===== Kutipan Teks =====
Wacana Kriminalisasi LGBT, Indonesia Akan Jadi Negara Paria

Konten Media Partner
25 Mei 2022 16:43 WIB
·
waktu baca 10 menit
comment
0
sosmed-whatsapp-white
copy-link-circle
more-vertical
Polemik tentang Lesbian, Gay, Biseksual dan Transgender (LGBT) kian memanas, menyusul wacana pemidanaan komunitas LGBT dalam RUU Revisi Kitab Undang-Undang Hukum Pidana (RKUHP) kini tengah dibahas DPR dan ditargetkan disahkan pada Juli mendatang.
Hingga kini, Ragil Mahardika masih tak habis pikir dengan respons publik di Indonesia, menyusul kemunculannya di program siniar pesohor Deddy Corbuzier, beberapa pekan lalu.
Konten siniar yang memuat wawancara Deddy Corbuzier dengan Ragil dan pasangan sesama jenisnya, Frederick Vollert, menuai kecaman dari publik di Indonesia
Imbasnya, konten siniar itu terpaksa dihapus. Hujatan bertubi-tubi dialamatkan pada Ragil, juga Deddy Corbuzier. Ragil menuturkan apa yang ia rasakan setelah insiden tak mengenakkan yang ia alami.
"Aku sendiri sudah terbiasa dengan hujatan, tapi yang aku sangat sayangkan Indonesia balik lagi hanya mengurusi urusan ranjang seseorang, tapi nggak melihat value seseorang ini bisa ngasih apa ke negaranya," ujar Ragil lewat sambungan telpon, Senin (23/05).
"Itu yang bikin aku sangat-sangat sedih. Aku menyayangkan Indonesia belum sampai ke titik itu," kata Ragil kemudian.
Setelah insiden itu, polemik tentang LGBT terus bergulir dan kian memanas dengan banyak elite politik dan pejabat pemerintah nimbrung dalam perdebatan tentangnya.
Suatu hal yang tak dinyana oleh Ragil, pria Indonesia yang berdomisili di Jerman selama 10 tahun terakhir dan terbuka soal orientasi seksualnya.
"Aku sendiri masih bertanya-tanya, kenapa digoreng seramai itu padahal sebelumnya pernah bahas tema yang sama di podcast."
"Seramai ini sampai semua kalangan berbicara, ke bidang pemerintahan juga, cukup bikin aku stres untuk aku pribadi," aku Ragil.
===== Baris yang Ditampilkan =====
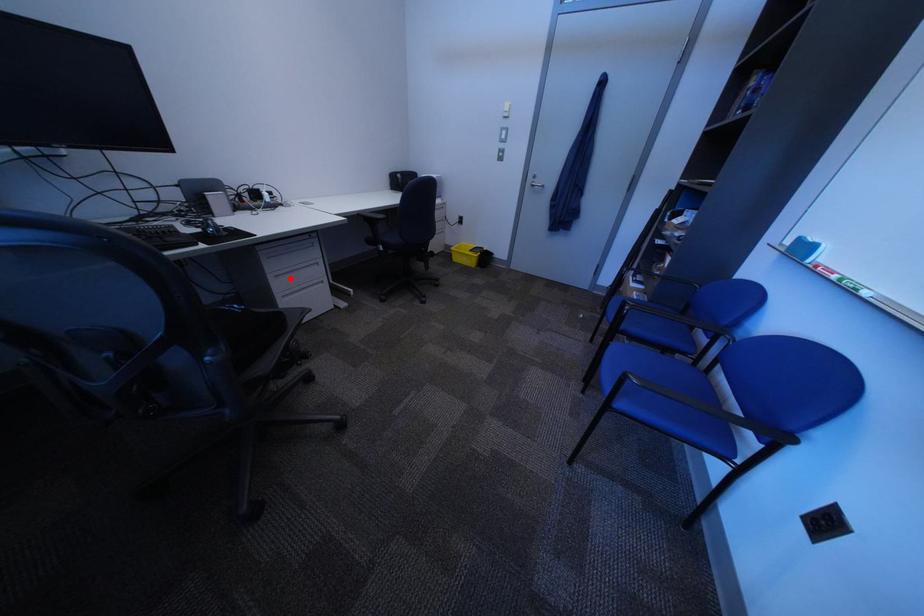
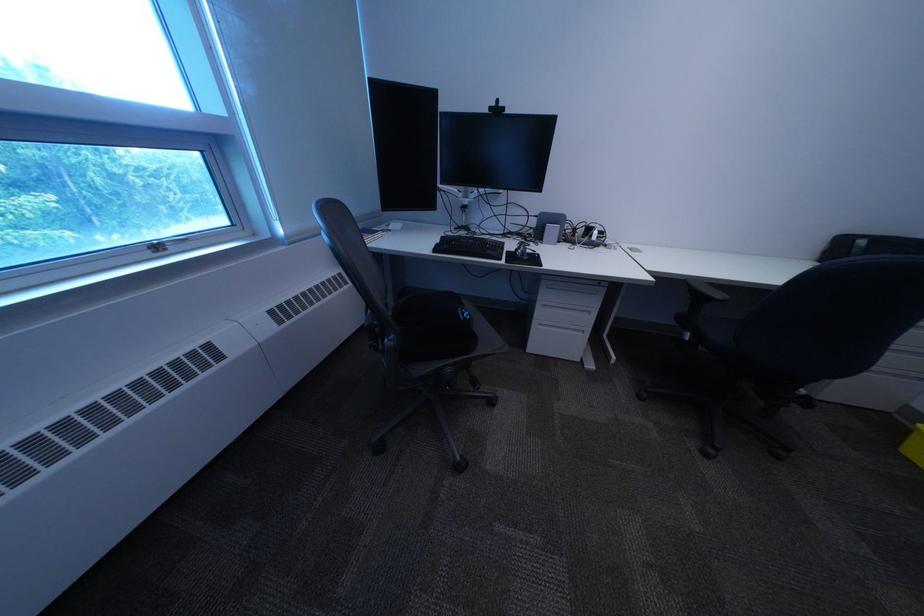
Where in the second image is the point corresponding to the highlighted location from the first image?

(558, 307)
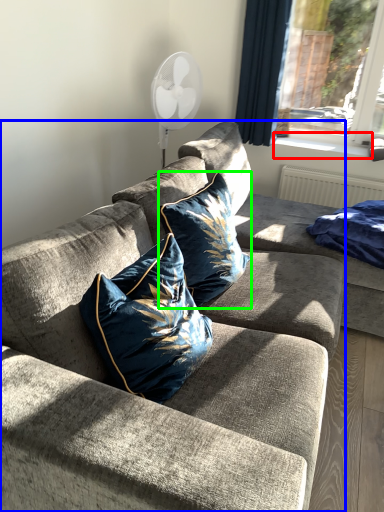
Question: Considering the real-world distances, which object is farthest from window sill (highlighted by a red box)? studio couch (highlighted by a blue box) or pillow (highlighted by a green box)?

Choices:
 (A) studio couch
 (B) pillow

Answer: (A)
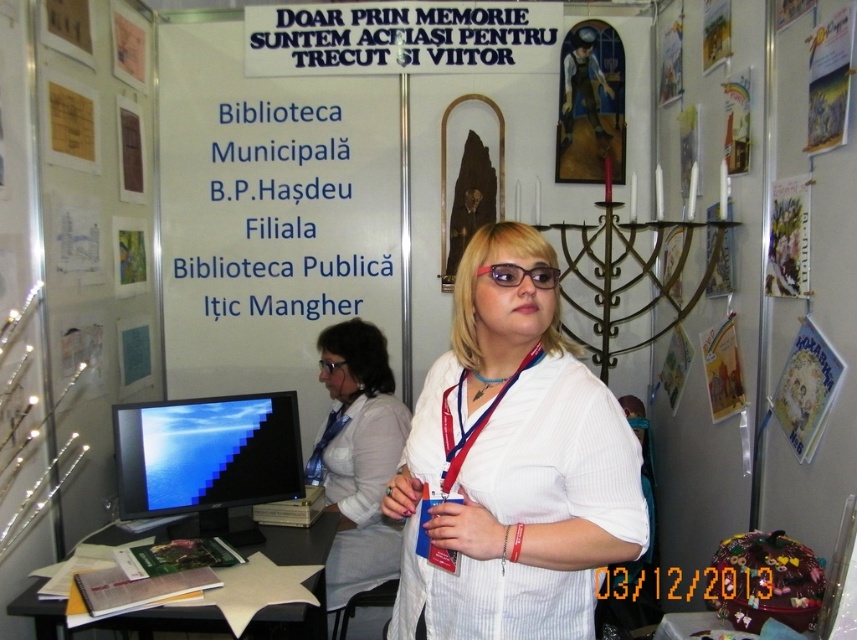
Question: Does matte paper poster at upper right have a greater width compared to matte black glasses at center?

Choices:
 (A) no
 (B) yes

Answer: (A)

Question: Which of the following is the closest to the observer?

Choices:
 (A) matte black glasses at center
 (B) red fabric lanyard at center
 (C) matte paper poster at upper right

Answer: (B)

Question: Is matte black glasses at center below transparent plastic glasses at center?

Choices:
 (A) no
 (B) yes

Answer: (A)

Question: Which point is farther to the camera?

Choices:
 (A) (352, 484)
 (B) (453, 385)
 (C) (387, 636)
 (D) (496, 280)

Answer: (A)

Question: Estimate the real-world distances between objects in this image. Which object is closer to the matte paper poster at upper right?

Choices:
 (A) white fabric shirt at center
 (B) matte black monitor at lower left
 (C) red fabric lanyard at center

Answer: (C)

Question: Can you confirm if matte paper poster at upper right is smaller than matte black glasses at center?

Choices:
 (A) no
 (B) yes

Answer: (A)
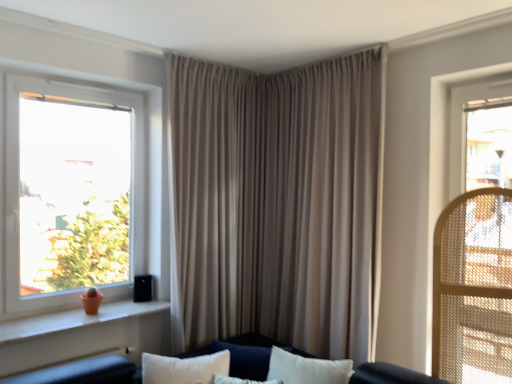
Question: Is velvet dark blue couch at center oriented towards beige fabric curtain at center?

Choices:
 (A) no
 (B) yes

Answer: (A)

Question: Is velvet dark blue couch at center next to beige fabric curtain at center?

Choices:
 (A) no
 (B) yes

Answer: (A)

Question: From the image's perspective, is velvet dark blue couch at center below beige fabric curtain at center?

Choices:
 (A) yes
 (B) no

Answer: (A)

Question: Is velvet dark blue couch at center completely or partially outside of beige fabric curtain at center?

Choices:
 (A) no
 (B) yes

Answer: (B)

Question: Can you confirm if velvet dark blue couch at center is thinner than beige fabric curtain at center?

Choices:
 (A) yes
 (B) no

Answer: (B)

Question: Is beige fabric curtain at center inside velvet dark blue couch at center?

Choices:
 (A) no
 (B) yes

Answer: (A)

Question: Is white plastic window at left to the right of velvet dark blue couch at center from the viewer's perspective?

Choices:
 (A) yes
 (B) no

Answer: (B)

Question: Does white plastic window at left have a larger size compared to velvet dark blue couch at center?

Choices:
 (A) no
 (B) yes

Answer: (A)

Question: Is white plastic window at left oriented towards velvet dark blue couch at center?

Choices:
 (A) yes
 (B) no

Answer: (A)

Question: Is white plastic window at left wider than velvet dark blue couch at center?

Choices:
 (A) yes
 (B) no

Answer: (B)

Question: From the image's perspective, does white plastic window at left appear lower than velvet dark blue couch at center?

Choices:
 (A) yes
 (B) no

Answer: (B)

Question: Is the depth of white plastic window at left less than that of velvet dark blue couch at center?

Choices:
 (A) no
 (B) yes

Answer: (A)

Question: Is beige fabric curtain at center thinner than white plastic window at left?

Choices:
 (A) yes
 (B) no

Answer: (B)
=====
(Tugas Wajib 1) Menurut kutipan teks, di negara mana Ragil Mahardika berdomisili selama 10 tahun terakhir?
(Tugas Wajib 2) Buatlah ringkasan kutipan teks dalam dua kalimat.
(Tugas Wajib 3) Kutiplah bagian kutipan teks mulai dari "Konten Media Partner" sampai "beberapa pekan lalu.", termasuk kedua bagian itu.

(Jawaban Akhir 1) Jerman.

(Jawaban Akhir 2) Polemik tentang LGBT kian memanas menyusul wacana pemidanaan komunitas LGBT dalam RKUHP yang tengah dibahas DPR. Setelah tampil bersama pasangan sesama jenisnya di siniar Deddy Corbuzier, Ragil Mahardika menerima hujatan bertubi-tubi hingga konten itu dihapus, dan ia menyayangkan bahwa Indonesia hanya mengurusi urusan ranjang seseorang tanpa melihat apa yang bisa diberikan orang itu kepada negaranya.

(Jawaban Akhir 3)
Konten Media Partner
25 Mei 2022 16:43 WIB
·
waktu baca 10 menit
comment
0
sosmed-whatsapp-white
copy-link-circle
more-vertical
Polemik tentang Lesbian, Gay, Biseksual dan Transgender (LGBT) kian memanas, menyusul wacana pemidanaan komunitas LGBT dalam RUU Revisi Kitab Undang-Undang Hukum Pidana (RKUHP) kini tengah dibahas DPR dan ditargetkan disahkan pada Juli mendatang.
Hingga kini, Ragil Mahardika masih tak habis pikir dengan respons publik di Indonesia, menyusul kemunculannya di program siniar pesohor Deddy Corbuzier, beberapa pekan lalu.